В креслах лежали смятые пышные рукава. Один из них был разорван. Следовательно, вчера ночью, возвратившись домой, граф сам раздевался и нетерпеливо срывал рукава, не давая себе труда отвязать их.
— Поднимитесь и оденьтесь, — сказала пани Регина. — К вам пришла дама.
— С какой стати я должен подниматься, если мне хочется лежать? — спросил граф и погладил трубу. — Что нужно от меня на этот раз?
— Вы подсунули нам Корытку…
— Он сбежал?
— Нет, он напился, пробовал сжечь костел, а затем наложил на себя в тюрьме руки.
— А как именно он эти руки накладывал? Куда? На голову? На поясницу? На сердце?
— На шею.
— Понятно, — сказал граф. — Значит, задушили. Жаль Корытку. Это был славный пьяница. Если бы сжег костел, то стал бы легендарным героем и в одну минуту искупил бы все свои грехи.
— Как вы смеете!
— Действительно, как это я смею? — усмехнулся граф. — Корытко подал пример, напав на костел. Я этот пример наследую. И аплодирую пьянице, который умер как свободный человек.

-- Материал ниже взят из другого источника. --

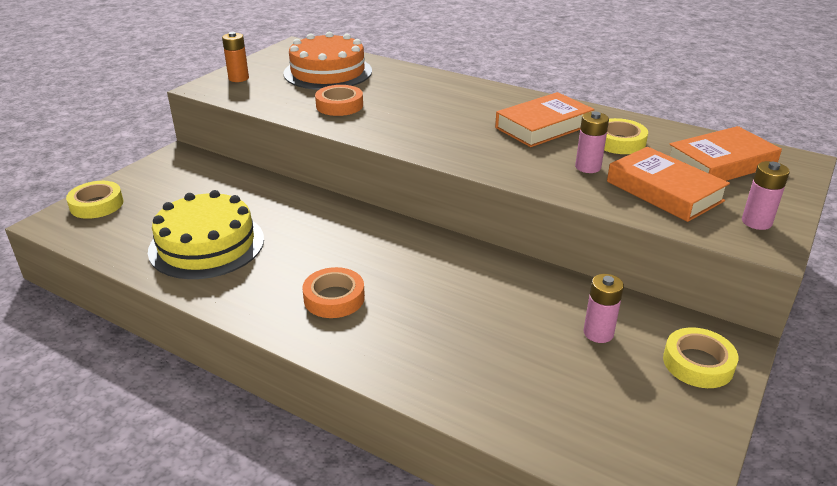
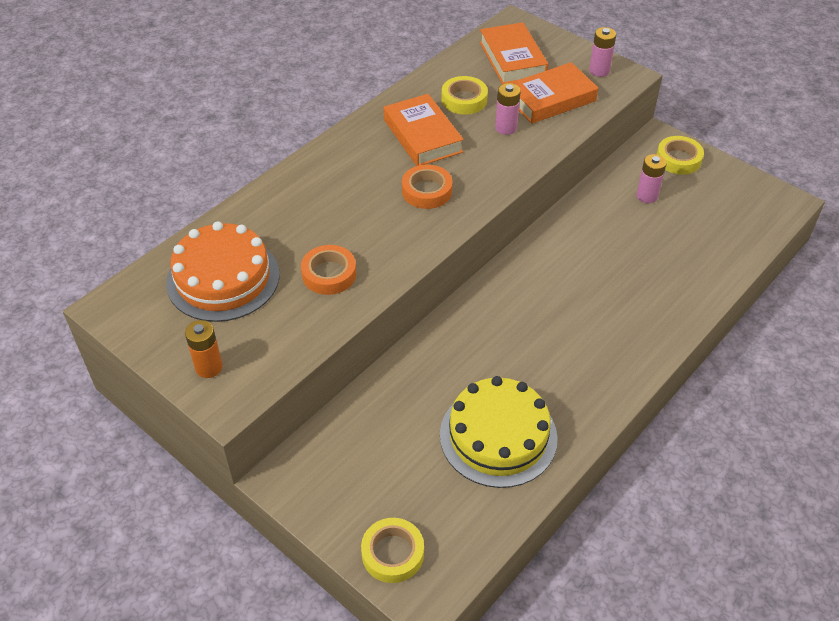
camera: 80 degrees left, 15 degrees up
(334, 298) = (595, 339): orange tape -> orange tape (427, 191)

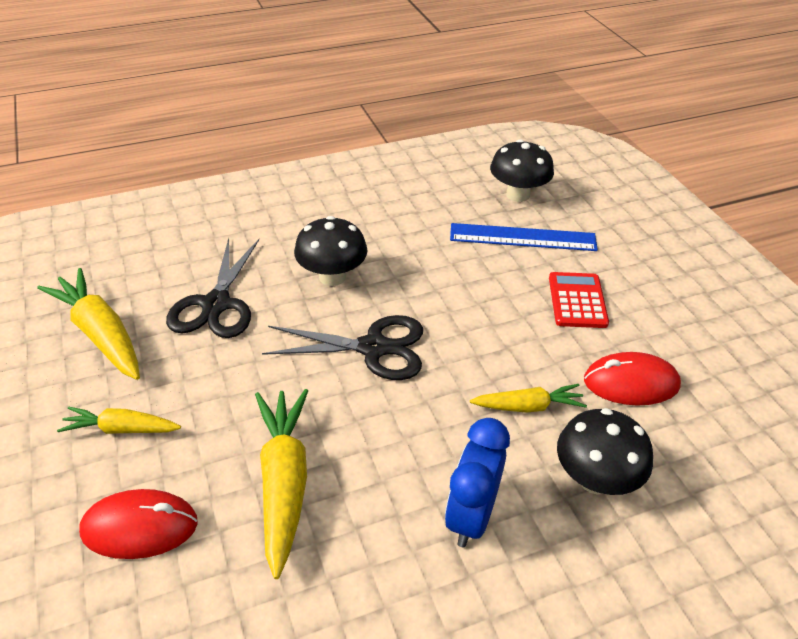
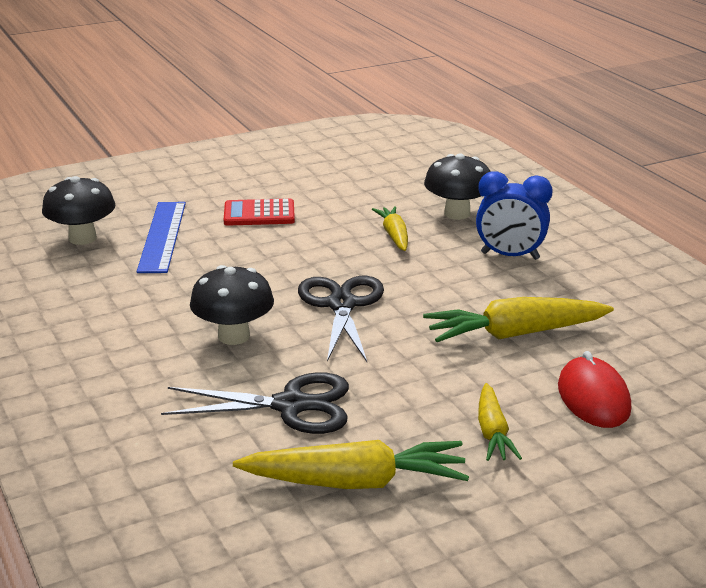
camera: 95 degrees left, 15 degrees down
(100, 333) = (356, 482): yellow carrot -> yellow carrot turned 135 degrees counterclockwise
(631, 383) = (356, 198): red mouse -> none

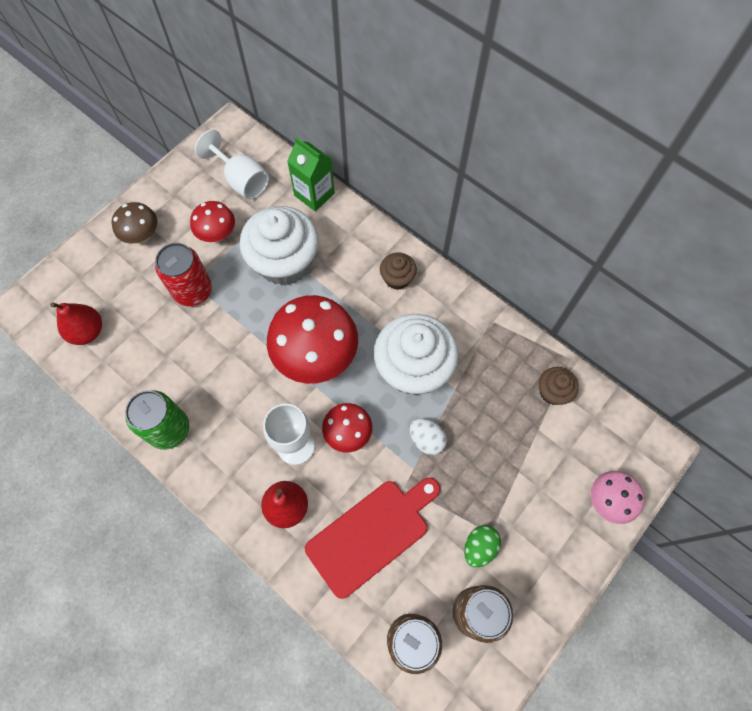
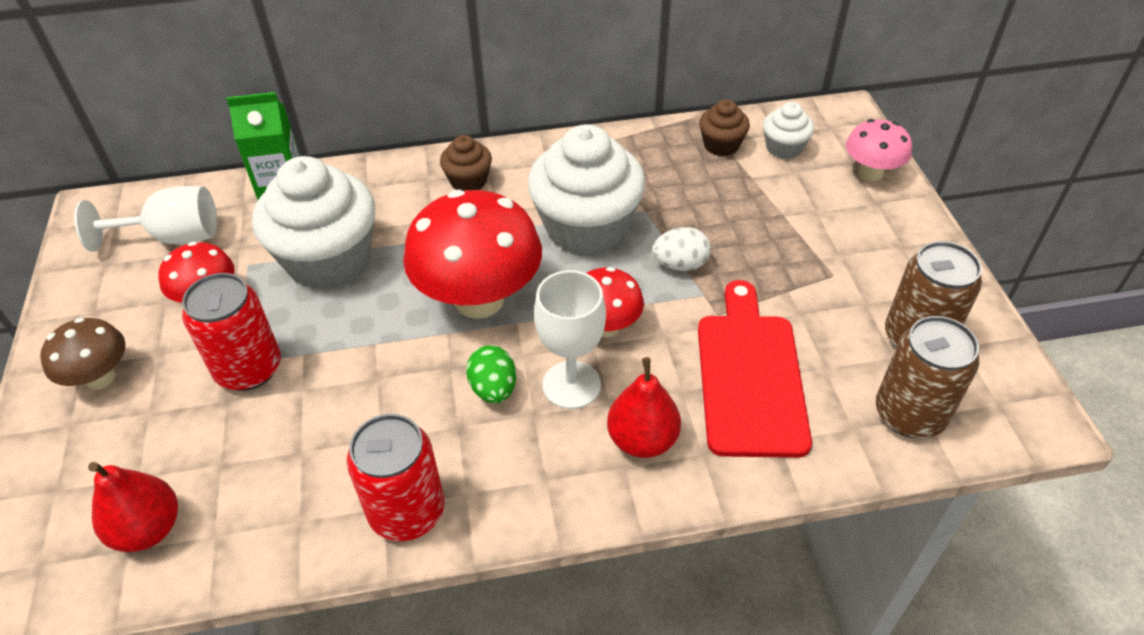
camera: 50 degrees left, 20 degrees down
(169, 429) = (407, 511): green can -> red can
(479, 547) = (843, 292): green egg -> green egg (493, 389)
(585, 431) = (784, 148): none -> white cupcake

— Вы юродствуете! — крикнула пани Регина, а ее ножка, обутая в зеленый сафьяновый башмачок, топнула по полу.
И граф опять погладил трубу, но при этом нажал на какую-то клавишу. Труба взвизгнула. А пани Регина вдруг закричала и затопала ногами, будто была она не ее сиятельством и первой львовской красавицей, а кухаркой, от которой сбежал жених.
— Вы негодяй! — задыхалась она. — Вы ничтожество, мелкий грабитель, вор! Завтра всем станет известно, что свое богатство вы нажили грабежами, что вы обворовали казну святой обители в Толедо. Я расскажу, как вы убили юного графа Челуховского и присвоили себе его имя. Об этом узнают все!
— А как они об этом узнают? Вы расскажете?
— Да, я!
— И вам поверят?
— Вы отлично знаете, что я буду говорить правду.
— Эка невидаль! Именно тем, кто говорит правду, обычно и не верят. Кроме того, вы не умеете говорить правду. Даже решившись на такое, в последний момент вы по привычке соврете… У вас на глазах слезы. Утрите их. Аккуратнее, чтобы не размазать белила и румяна.
— Я все расскажу.
— Да, да, конечно, вы все расскажете, как только успокоитесь. Иначе ваша речь будет не так плавна, как у хороших ораторов. Вы будете говорить, задыхаясь и икая, а это раздражает слушателей. Кроме того, откуда вам известно о казне святой обители и о будто бы убитом мною графе Челуховском?
— Вы же сами рассказывали.
— О милая пани, когда ухаживаешь за красивой женщиной, чего только не наврешь сам о себе! Павлин, чтобы обратить на себя внимание подруги, распускает хвост. И хвост у него, знаете ли, действительно очень красивый. А у бедных мужчин нет хвоста. И они вынуждены рассказывать впечатлительным паннам всякие небылицы. Сознайтесь, моими мнимыми похождениями вы возмущались притворно. На самом деле мои мнимые преступления показались вам забавными и восхитительными… Впрочем, все это было давно, когда, как я уже упомянул, вы были еще не пани, а панной. И никак не графиней. И ваш отец торговал рыбой в Венеции. Не так ли?